Ten years after the PaN-data policy, PaNOSC has released an updated FAIR Data Policy framework for research data, which describes the common framework for management of scientific data at photon and neutron facilities, and will be used by PaNOSC and ExPaNDS‘ community to ensure research data is FAIR.

The participating facilities are used by researchers from universities, publicly-funded research entities, and industry. A common outcome of all these facilities includes the generation of raw data from each experiment, which is then analysed by the research team. The results of publicly-funded research are expected to be published in peer-reviewed scientific journals and made publicly available. In case of proprietary research, beam time is purchased by the experimental team and the results usually remain confidential. 

The original PaNdata framework has been strongly influenced by the OECD “Principles and guidelines for access to research data from public funding”. The current framework builds on the PaNdata framework by including the recommendations of the “Turning FAIR data into reality” report by the European Commission’s FAIR Expert Group. The report outlines how to interpret the FAIR principles, a set of guiding principles to make data Findable, Accessible, Interoperable, and Reusable. This framework, like the previous one, strives for a careful balance between competition and collaboration in science. 

By definition, to be FINDABLE, any data object should be uniquely and persistently identifiable; a data object is ACCESSIBLE by machines and humans under the conditions explained in this policy; data use a formal, accessible, shared, and broadly applicable language for knowledge representation in order to be INTEROPERABLE; the data object has a plurality of accurate and relevant attributes (usage license, provenance, community standards) to be REUSABLE

Having an open access data policy with data in well-defined formats has many benefits: 

  • It makes previously measured data available for further analysis without the necessity to repeat the experiment. 
  • It promotes data use, cross-disciplinary research and machine learning.
  • Raw data becomes open to scrutiny by other researchers, which ensures scientific integrity and reproducibility of experiments. 
  • Scientists can mine data in previously unknown ways or reapply new methods to existing data. 

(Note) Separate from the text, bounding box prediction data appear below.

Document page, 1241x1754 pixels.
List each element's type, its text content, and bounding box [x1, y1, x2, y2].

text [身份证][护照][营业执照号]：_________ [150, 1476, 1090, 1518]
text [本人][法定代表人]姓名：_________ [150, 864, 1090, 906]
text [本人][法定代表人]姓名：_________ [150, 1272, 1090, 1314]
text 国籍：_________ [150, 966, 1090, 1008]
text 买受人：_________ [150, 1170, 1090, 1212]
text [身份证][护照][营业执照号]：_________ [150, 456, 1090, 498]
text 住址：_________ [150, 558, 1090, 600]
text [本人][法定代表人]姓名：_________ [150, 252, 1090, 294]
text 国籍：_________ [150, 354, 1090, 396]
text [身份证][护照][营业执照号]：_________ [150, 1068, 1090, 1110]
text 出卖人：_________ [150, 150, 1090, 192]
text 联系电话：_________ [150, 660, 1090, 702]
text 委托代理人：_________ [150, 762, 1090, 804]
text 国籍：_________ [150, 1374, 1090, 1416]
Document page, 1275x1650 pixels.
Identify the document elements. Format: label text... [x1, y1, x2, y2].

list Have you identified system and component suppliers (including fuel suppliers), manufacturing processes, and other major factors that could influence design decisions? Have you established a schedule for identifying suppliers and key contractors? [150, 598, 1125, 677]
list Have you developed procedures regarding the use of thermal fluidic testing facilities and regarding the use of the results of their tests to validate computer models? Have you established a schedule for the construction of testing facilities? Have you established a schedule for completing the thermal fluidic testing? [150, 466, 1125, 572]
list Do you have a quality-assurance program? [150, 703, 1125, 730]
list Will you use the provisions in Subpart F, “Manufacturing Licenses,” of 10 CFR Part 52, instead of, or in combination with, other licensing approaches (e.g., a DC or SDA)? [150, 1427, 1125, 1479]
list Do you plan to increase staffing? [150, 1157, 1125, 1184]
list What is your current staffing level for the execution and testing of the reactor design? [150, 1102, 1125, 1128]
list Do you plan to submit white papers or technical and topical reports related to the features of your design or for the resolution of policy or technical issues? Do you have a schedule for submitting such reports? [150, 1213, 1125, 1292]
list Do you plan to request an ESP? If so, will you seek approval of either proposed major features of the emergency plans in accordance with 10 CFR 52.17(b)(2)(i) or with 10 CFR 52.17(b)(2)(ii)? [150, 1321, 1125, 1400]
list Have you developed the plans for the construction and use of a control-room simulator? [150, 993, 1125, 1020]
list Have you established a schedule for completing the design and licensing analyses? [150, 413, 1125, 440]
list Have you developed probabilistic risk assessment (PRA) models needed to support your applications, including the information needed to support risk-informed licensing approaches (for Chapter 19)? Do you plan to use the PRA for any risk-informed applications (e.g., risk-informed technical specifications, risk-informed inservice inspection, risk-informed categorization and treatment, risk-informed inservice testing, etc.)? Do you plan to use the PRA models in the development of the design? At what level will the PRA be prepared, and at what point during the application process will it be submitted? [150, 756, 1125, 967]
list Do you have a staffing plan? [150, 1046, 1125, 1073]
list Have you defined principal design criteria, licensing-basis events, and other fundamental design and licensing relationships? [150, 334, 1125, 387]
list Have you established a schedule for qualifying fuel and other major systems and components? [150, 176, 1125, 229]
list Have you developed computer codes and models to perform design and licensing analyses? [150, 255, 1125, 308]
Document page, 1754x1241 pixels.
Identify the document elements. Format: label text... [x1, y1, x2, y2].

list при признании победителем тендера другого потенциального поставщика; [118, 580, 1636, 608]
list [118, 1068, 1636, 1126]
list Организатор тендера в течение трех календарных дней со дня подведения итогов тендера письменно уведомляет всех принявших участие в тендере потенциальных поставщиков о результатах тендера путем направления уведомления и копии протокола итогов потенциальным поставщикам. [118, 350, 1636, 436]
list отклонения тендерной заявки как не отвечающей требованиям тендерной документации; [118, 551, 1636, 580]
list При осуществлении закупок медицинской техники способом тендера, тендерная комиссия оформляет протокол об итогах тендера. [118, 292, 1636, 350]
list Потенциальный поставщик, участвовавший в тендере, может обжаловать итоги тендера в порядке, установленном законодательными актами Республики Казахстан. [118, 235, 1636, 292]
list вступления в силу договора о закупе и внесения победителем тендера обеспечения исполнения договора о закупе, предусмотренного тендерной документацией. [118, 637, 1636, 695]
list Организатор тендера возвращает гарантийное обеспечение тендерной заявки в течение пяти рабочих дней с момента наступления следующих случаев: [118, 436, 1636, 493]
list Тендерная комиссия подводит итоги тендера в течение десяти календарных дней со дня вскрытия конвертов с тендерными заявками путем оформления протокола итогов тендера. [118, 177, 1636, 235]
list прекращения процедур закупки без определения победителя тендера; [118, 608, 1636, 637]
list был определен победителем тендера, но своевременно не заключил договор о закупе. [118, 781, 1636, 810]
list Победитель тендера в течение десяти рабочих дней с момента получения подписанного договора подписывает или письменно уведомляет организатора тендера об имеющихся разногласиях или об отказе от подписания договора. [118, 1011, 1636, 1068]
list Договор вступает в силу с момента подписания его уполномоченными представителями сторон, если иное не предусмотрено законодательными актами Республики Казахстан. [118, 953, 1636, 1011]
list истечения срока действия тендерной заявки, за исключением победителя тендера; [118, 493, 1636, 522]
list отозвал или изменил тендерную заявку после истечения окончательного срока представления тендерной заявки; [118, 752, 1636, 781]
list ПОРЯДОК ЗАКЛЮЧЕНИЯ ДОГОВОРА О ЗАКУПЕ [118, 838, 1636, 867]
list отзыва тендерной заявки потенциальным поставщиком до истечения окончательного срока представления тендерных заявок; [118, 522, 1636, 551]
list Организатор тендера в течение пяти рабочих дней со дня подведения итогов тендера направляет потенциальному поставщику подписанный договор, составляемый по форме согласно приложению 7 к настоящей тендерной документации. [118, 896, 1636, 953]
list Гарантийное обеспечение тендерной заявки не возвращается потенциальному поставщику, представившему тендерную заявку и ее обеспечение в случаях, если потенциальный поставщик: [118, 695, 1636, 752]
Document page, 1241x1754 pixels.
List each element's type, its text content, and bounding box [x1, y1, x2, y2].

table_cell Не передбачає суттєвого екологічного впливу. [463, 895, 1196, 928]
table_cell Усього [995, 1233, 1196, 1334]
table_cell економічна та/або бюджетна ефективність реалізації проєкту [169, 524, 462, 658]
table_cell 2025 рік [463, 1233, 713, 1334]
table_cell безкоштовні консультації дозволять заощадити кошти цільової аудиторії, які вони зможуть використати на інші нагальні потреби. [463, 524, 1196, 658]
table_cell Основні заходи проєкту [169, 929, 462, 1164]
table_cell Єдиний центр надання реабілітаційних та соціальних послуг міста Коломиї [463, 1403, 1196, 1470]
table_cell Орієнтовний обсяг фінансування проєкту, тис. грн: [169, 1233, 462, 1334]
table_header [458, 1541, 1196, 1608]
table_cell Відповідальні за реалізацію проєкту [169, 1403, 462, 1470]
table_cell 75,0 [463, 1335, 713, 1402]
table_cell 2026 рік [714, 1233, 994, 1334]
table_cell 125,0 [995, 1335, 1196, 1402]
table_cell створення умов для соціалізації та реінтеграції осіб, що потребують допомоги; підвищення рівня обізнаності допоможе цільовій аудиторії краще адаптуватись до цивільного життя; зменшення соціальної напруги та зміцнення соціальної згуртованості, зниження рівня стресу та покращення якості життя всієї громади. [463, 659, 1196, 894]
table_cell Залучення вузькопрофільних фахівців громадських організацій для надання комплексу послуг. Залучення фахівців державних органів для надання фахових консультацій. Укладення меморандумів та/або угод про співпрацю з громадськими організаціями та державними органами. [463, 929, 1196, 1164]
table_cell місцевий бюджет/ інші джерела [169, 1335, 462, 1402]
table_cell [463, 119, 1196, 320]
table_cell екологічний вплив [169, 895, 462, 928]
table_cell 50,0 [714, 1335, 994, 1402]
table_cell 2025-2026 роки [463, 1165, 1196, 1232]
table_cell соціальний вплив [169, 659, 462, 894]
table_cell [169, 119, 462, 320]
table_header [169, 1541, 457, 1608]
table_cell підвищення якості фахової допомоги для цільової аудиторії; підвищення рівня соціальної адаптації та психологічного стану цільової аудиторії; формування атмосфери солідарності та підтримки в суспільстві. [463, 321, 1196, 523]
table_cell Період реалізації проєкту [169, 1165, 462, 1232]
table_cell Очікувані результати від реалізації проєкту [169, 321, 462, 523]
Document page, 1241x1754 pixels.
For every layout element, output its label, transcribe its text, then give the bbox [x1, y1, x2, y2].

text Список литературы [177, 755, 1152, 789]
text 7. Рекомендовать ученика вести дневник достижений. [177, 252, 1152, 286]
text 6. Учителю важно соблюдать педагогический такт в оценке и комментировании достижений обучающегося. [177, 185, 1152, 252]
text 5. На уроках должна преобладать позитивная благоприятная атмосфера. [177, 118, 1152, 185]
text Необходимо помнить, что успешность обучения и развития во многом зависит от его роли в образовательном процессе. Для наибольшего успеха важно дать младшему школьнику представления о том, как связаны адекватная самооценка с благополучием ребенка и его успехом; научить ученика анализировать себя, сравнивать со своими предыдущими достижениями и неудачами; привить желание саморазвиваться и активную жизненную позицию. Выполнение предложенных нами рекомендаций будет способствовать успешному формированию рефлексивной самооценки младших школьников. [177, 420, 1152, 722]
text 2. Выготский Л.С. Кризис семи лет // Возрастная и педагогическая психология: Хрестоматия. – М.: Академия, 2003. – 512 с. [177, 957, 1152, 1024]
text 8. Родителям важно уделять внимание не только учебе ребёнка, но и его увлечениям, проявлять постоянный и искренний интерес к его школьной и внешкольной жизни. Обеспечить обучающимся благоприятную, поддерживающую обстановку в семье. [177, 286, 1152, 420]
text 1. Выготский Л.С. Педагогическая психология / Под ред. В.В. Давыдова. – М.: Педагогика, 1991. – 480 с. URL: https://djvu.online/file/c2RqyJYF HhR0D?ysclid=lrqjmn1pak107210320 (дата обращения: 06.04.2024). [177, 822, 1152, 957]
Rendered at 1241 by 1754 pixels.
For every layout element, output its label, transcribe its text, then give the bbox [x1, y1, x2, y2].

The data format is an essential part of making data inter-operable and machine readable. Fortunately the photon and neutron community has a standard data format (Nexus/HDF5) that has been adopted by a majority of photon and neutron sources, and is supported by some detector suppliers and more and more data analysis software. The data format recommended therefore by PaNOSC for the raw data is NeXUS/HDF5, which in addition to the detector data includes sample, instrument and scientific metadata. The full strength of this digital approach will be reached when all data from the detector to the final publication are included in a digital object which is machine readable, giving full advantage to the experimental team and the scientific community. 

The PanOSC Data Policy framework has been prepared in three phases: (1) a first draft was prepared based on the PaNdata data policy framework during the breakout sessions of WP2 at the first Annual Meeting of PaNOSC, and then (2) a series of ten review meetings was conducted with the experts from PaNOSC and ExPaNDS to review and enhance the contents; and finally (3) the framework was evaluated according to the FAIR Data Maturity Model, which led to further improvements of the data policy.